Knowledge Graph Construction

  1. Knowledge Sources: The knowledge sources for this study include Chinese clinical guidelines, medical books, and information obtained through the UpToDate website. Relevant knowledge is also automatically extracted from the SemMedDB database in PubMed and the Chinese version of ICD-10.

  2. Knowledge Extraction Templates: An extraction template was designed to add structured knowledge into the Knowledge Graph in the form of triplets (head, relation, tail). Entity types include diseases, symptoms, signs, processes, measurements, medical history, and drugs, while relations include “coexist,” “is a type of,” “causes,” “affects,” “prone to,” and “examines,” among others.

Knowledge Graph Update Strategy

To endow the Knowledge Graph with semantic information, a Message-Passing Neural Network (MPNN)-based update strategy was designed. The specific steps are as follows: 1. Node Information Exchange: Messages are passed from node h through relation r to the target node t. 2. Message Aggregation: The hidden representation of the node is generated by aggregating the information from all edges. 3. Node State Update: Using residual connections to avoid information loss and introducing learnable parameters to optimize graph structure learning.

Personal Cognitive Graph Construction

Each patient consultation can be modeled as a Personal Cognitive Graph (PCG). The specific process is as follows: 1. Initial Cognition Construction: The initial clinical data of the patient serves as the foundation for the PCG. 2. Intuitive Attention Capture Module: Based on patient data, relevant information from the Knowledge Graph is retrieved and loaded into the PCG, and the Graph Attention Network (GAT) is applied for attention transfer. 3. Explicit Reasoning Module: Disease reasoning is performed through explicit and conscious decisions, further updating node states, and ultimately predicting the patient’s potential diseases.

Experimental Results

The paper compares the CRKG model with several existing recommendation system baseline models: 1. Model Performance: CRKG performs excellently in terms of precision and recall. For instance, CRKG achieves a precision@1 of 0.7873, recall@10 of 0.9020, and hits@10 of 0.9340, which are significantly higher than those of other baseline models. 2. Interpretability: The model can intuitively display the reasoning process for each patient consultation, enhancing clinical doctors’ understanding of the model’s judgments and thereby increasing the model’s interpretability.

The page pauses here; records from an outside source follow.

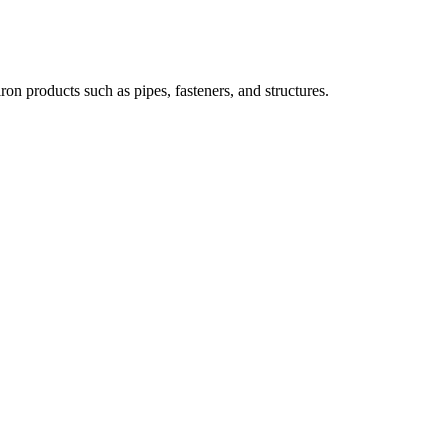
iron products such as pipes, fasteners, and structures.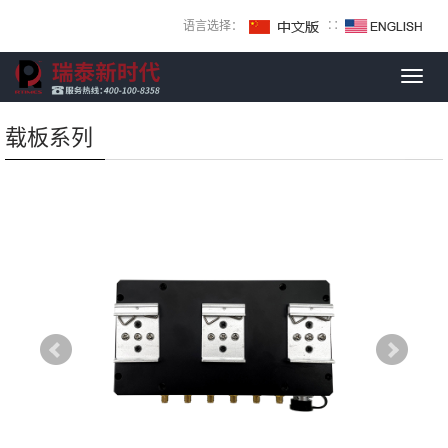
语言选择：
∷
Toggl
navig
载板系列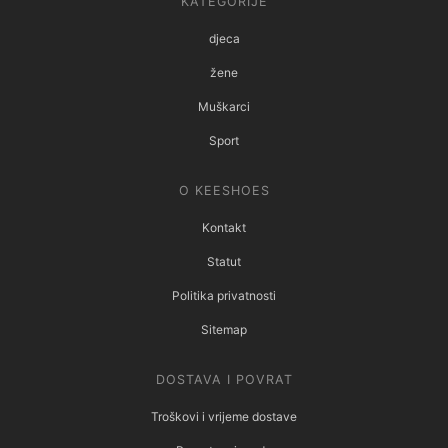
KATEGORIJE
djeca
žene
Muškarci
Sport
O KEESHOES
Kontakt
Statut
Politika privatnosti
Sitemap
DOSTAVA I POVRAT
Troškovi i vrijeme dostave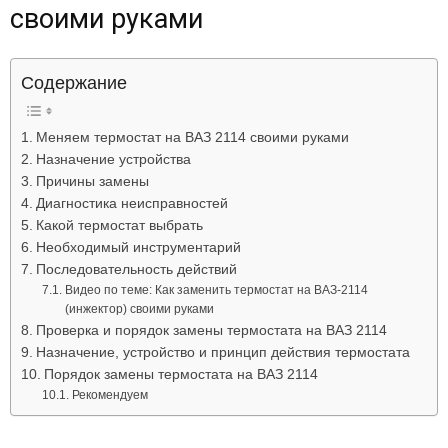
своими руками
Лада
Содержание
ВАЗ
Меняем термостат на ВАЗ 2114 своими руками
Назначение устройства
Причины замены
Диагностика неисправностей
Какой термостат выбрать
Необходимый инструментарий
Последовательность действий
Видео по теме: Как заменить термостат на ВАЗ-2114
(инжектор) своими руками
Проверка и порядок замены термостата на ВАЗ 2114
Назначение, устройство и принцип действия термостата
Порядок замены термостата на ВАЗ 2114
Рекомендуем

Research Conclusions and Value

The CRKG model has significant scientific and practical value: 1. Scientific Contribution: The research proposes a knowledge graph update strategy and reasoning method combining Graph Neural Networks and attention mechanisms, providing a new path for the development of cognitive intelligence, making AI decision-making tools more akin to human cognitive processes. 2. Application Prospects: The model can effectively improve the disease diagnosis accuracy and efficiency of general practitioners and can also identify key patients early and provide early referral recommendations, offering technical support for improving primary healthcare in China.

Research Highlights

  1. Innovative Method: CRKG combines dual process theory (intuitive and analytical cognition) and innovatively designs a semi-automated knowledge extraction and reasoning process.
  2. Superior Performance: Experiments reveal that CRKG outperforms existing baseline models on multiple metrics, demonstrating its outstanding diagnostic performance.
  3. Interpretability: By visualizing the reasoning process, it enhances doctors’ trust and understanding of the model, increasing its potential for clinical application.

Through this research, not only are intelligent tools for general medical practice enriched, but a solid theoretical and practical foundation is also provided for the further exploration and application of health informatics technologies.